# YOUR INSTRUCTIONS
Reproduce word for word everything in the rows below, from the line containing "connections, and they" down to the line containing "Related Images", including both of those lines.

# MATERIAL FOR THIS TASK
★ ★ ★ ★ ★ ★ ★

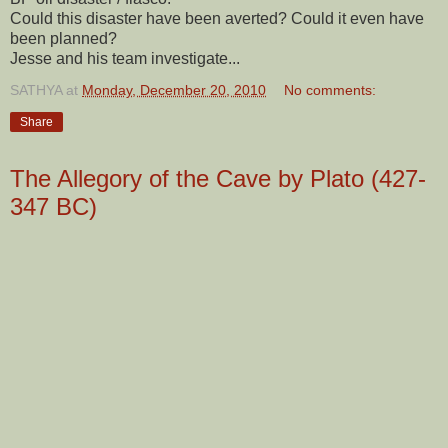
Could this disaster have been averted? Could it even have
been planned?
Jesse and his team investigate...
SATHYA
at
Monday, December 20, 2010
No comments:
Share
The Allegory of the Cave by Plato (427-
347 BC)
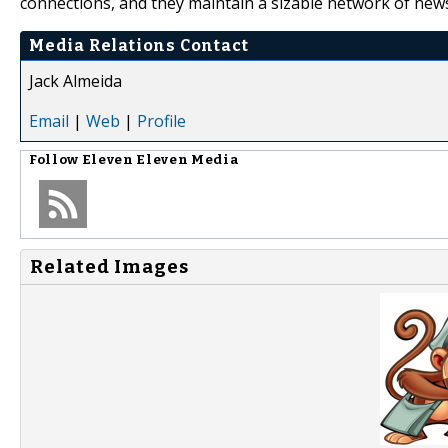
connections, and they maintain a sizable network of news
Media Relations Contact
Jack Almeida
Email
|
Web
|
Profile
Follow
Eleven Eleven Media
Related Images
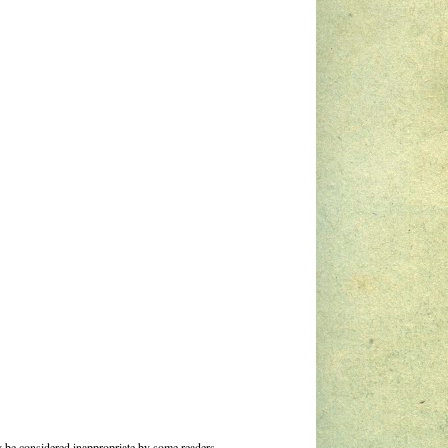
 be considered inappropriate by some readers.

★ ★ ★ ★ ★ ★ ★

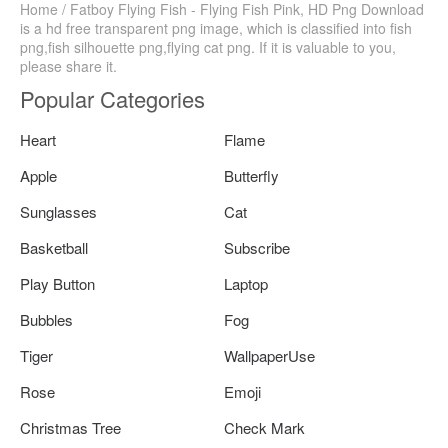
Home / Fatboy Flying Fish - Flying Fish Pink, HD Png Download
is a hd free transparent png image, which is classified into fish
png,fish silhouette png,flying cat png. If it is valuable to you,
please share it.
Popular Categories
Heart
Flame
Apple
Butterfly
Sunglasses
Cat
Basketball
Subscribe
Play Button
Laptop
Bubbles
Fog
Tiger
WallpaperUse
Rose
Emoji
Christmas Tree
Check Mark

★ ★ ★ ★ ★ ★ ★

# WRITTEN SOLUTION
connections, and they maintain a sizable network of news
Media Relations Contact
Jack Almeida
Email
|
Web
|
Profile
Follow
Eleven Eleven Media
Related Images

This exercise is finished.